Opinion
April 29, 1996
Appeal from the Supreme Court, Kings County (Golden, J.).
Ordered that the orders are affirmed insofar as appealed from, with one bill of costs.
A motion for leave to amend a pleading is committed to the broad discretion of the trial court, and the resulting determination will not lightly be set aside ( see, Scott v General Motors Corp., 202 A.D.2d 570; Napoli v. Canada Dry Bottling Co., 166 A.D.2d 696). In this case, the Supreme Court did not improvidently exercise its discretion in denying the branches of the plaintiff's motions which were to amend the complaint.

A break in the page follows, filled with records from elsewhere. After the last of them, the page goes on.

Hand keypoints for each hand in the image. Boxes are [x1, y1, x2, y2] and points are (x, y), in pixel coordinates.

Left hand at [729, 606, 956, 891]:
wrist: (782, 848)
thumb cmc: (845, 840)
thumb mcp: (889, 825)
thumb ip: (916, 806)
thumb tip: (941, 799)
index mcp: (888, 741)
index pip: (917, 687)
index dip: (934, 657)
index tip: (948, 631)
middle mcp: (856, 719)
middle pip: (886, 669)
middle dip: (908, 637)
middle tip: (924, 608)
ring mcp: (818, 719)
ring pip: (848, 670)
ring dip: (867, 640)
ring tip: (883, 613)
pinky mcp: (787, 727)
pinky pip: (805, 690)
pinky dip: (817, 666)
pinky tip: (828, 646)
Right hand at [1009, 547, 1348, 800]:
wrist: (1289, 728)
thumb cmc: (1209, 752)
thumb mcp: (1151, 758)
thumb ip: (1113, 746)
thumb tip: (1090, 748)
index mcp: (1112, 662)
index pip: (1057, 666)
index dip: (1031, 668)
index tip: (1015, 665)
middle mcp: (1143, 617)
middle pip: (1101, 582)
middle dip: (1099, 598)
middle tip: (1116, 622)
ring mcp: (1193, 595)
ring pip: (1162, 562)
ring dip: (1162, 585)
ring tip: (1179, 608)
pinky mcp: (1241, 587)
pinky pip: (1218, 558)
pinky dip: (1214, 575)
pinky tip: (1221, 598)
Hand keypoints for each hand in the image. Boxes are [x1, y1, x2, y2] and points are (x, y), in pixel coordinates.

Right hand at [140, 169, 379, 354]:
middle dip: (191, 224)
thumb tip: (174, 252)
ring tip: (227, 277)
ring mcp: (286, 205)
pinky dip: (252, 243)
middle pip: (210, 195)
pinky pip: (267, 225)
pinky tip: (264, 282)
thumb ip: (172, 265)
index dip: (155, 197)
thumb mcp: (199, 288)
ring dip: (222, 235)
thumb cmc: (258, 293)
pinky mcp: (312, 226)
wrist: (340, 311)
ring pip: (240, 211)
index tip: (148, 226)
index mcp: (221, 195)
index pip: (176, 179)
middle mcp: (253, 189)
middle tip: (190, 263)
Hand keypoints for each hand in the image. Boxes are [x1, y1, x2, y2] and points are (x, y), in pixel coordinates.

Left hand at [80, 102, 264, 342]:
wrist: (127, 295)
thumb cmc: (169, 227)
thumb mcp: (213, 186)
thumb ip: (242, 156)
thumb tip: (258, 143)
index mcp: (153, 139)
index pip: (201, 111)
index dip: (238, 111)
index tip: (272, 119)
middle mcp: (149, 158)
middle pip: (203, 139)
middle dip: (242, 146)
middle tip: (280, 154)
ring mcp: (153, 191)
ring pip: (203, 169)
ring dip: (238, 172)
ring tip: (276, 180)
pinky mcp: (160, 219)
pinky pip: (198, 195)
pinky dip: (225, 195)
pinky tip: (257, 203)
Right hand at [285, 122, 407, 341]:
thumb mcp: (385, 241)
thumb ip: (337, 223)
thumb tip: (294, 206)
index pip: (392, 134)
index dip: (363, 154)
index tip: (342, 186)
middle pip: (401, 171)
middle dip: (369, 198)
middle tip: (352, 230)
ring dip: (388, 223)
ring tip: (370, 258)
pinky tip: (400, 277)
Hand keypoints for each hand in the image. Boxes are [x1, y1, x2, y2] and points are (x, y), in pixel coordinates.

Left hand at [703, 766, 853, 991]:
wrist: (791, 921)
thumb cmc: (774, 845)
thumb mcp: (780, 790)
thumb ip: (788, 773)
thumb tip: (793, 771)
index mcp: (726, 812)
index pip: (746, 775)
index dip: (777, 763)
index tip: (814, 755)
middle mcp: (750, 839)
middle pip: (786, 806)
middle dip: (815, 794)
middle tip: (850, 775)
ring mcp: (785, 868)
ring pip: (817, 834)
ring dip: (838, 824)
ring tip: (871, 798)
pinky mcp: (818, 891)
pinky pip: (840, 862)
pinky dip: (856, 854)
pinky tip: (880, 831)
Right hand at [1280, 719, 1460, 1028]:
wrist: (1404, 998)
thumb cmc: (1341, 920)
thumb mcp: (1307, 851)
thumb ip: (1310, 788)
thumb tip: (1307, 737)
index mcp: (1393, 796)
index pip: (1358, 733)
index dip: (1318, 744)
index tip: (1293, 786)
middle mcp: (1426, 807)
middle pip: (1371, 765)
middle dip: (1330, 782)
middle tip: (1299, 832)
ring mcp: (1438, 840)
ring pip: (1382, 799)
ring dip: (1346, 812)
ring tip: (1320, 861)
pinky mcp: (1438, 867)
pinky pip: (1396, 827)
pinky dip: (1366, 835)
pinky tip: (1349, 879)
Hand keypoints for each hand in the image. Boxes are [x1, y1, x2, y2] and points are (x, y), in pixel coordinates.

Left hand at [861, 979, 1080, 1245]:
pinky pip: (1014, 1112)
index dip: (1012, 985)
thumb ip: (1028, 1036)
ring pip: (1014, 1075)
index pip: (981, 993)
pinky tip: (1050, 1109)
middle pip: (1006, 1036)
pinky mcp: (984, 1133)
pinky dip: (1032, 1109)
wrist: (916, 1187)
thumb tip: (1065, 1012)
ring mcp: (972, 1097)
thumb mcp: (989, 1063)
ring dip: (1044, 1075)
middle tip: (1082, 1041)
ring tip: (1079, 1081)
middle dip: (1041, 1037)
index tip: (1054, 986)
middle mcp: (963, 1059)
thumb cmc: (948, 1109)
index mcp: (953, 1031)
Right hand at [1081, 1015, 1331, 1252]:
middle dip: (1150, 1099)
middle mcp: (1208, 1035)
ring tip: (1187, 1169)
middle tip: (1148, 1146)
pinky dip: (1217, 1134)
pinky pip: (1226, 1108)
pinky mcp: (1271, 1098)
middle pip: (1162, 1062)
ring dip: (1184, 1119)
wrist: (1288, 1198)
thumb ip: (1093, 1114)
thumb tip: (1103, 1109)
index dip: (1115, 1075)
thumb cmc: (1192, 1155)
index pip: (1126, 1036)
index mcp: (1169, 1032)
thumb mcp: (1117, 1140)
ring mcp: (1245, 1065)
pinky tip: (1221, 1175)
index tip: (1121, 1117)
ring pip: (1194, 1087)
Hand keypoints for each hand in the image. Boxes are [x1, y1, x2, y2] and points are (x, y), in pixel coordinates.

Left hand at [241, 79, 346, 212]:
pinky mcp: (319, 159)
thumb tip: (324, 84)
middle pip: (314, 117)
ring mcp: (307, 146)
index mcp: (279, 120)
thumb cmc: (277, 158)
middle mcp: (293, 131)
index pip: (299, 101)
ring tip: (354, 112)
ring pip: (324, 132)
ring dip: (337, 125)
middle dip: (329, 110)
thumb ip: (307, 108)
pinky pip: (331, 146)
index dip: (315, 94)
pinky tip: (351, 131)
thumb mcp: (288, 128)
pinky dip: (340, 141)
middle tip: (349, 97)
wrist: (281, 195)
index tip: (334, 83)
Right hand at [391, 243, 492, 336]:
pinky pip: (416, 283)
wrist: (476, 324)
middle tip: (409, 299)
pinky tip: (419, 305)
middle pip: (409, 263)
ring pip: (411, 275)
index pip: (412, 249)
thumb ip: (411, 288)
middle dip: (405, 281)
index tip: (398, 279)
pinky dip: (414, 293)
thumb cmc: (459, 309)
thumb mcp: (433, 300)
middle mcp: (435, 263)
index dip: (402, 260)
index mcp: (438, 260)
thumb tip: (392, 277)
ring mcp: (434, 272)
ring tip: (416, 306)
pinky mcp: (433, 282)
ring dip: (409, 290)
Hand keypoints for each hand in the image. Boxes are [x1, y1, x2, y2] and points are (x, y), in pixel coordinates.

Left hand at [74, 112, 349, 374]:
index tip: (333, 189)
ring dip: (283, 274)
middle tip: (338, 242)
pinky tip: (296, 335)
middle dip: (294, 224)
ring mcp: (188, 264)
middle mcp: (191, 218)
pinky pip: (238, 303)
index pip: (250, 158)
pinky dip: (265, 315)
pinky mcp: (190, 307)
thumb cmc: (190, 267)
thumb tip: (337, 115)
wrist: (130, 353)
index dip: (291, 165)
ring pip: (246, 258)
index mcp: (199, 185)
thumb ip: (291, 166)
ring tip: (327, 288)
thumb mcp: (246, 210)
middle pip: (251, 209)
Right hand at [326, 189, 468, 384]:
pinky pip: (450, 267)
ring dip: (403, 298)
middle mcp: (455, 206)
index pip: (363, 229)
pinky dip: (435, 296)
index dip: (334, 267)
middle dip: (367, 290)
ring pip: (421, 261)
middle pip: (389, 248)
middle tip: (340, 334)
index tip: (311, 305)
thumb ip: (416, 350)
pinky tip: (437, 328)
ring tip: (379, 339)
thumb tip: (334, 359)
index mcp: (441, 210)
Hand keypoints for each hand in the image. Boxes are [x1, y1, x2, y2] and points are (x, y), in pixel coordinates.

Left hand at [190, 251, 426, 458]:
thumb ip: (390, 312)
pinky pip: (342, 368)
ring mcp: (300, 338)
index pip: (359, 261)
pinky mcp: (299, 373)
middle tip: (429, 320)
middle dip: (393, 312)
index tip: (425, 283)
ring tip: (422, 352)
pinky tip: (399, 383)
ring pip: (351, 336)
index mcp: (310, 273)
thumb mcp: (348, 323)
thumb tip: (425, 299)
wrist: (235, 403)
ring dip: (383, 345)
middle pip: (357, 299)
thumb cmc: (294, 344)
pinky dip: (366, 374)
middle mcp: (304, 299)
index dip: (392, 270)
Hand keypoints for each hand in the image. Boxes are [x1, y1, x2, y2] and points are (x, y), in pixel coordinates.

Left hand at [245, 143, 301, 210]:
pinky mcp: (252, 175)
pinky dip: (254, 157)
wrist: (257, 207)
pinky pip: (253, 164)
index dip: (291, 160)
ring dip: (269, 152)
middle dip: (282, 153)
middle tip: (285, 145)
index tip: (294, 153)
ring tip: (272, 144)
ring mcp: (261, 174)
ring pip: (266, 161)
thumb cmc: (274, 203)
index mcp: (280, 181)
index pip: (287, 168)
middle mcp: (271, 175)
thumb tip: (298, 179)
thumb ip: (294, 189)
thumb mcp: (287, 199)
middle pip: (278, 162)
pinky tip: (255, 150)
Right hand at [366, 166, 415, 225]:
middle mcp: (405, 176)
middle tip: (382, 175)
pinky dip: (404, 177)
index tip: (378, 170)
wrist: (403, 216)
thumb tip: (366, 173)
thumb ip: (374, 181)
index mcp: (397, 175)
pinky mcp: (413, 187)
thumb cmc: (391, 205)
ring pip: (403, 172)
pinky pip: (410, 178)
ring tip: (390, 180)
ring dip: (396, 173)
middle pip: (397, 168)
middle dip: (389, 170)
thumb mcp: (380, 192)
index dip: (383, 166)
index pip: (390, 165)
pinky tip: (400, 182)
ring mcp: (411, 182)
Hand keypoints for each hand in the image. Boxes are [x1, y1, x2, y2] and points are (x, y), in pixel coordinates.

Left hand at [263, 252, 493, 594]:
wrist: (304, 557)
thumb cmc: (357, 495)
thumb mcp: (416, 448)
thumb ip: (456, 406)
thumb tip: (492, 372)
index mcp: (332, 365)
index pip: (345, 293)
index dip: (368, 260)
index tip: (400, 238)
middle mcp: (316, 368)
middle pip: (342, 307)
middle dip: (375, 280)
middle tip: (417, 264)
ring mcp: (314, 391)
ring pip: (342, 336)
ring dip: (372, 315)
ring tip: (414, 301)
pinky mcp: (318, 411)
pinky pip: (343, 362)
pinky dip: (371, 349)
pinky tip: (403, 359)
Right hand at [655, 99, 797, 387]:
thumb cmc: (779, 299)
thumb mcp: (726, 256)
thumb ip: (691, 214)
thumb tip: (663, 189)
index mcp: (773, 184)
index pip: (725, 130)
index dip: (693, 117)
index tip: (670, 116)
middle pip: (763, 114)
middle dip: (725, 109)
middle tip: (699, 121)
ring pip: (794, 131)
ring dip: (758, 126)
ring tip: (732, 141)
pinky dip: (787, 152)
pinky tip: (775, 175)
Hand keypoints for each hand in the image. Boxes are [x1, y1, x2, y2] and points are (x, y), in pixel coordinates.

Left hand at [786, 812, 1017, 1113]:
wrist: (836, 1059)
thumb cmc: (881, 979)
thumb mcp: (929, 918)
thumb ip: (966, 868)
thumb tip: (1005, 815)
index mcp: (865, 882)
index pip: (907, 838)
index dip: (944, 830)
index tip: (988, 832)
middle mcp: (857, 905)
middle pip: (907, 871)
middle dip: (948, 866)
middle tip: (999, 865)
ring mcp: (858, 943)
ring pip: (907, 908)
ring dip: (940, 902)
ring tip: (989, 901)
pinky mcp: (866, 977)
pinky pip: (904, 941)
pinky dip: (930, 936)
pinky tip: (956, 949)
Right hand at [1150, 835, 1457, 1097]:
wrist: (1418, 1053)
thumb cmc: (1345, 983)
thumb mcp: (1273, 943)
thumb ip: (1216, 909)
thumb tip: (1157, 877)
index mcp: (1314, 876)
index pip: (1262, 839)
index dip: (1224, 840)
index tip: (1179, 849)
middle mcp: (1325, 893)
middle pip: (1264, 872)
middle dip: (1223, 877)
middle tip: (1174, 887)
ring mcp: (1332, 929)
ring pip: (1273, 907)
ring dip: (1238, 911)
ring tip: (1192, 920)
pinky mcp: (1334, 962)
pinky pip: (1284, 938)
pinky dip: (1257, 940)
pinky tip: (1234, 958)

The proposed amendment which was the subject of the plaintiff's first motion was "`patently lacking in merit'" ( Kaplansky v Kaplansky, 212 A.D.2d 667, 668; Del Bourgo v. 138 Sidelines Corp., 208 A.D.2d 795). As to the second motion, the plaintiff failed to demonstrate a reasonable excuse for the almost seven-year delay in seeking leave to add claims based on new legal theories and transactions which occurred prior to the commencement of this action. His failure to recognize the potential applicability of certain legal theories does not excuse the extensive delay in this case ( see, Napoli v. Canada Dry Bottling Co., supra, at 697). Santucci, J.P., Altman, Krausman and Goldstein, JJ., concur.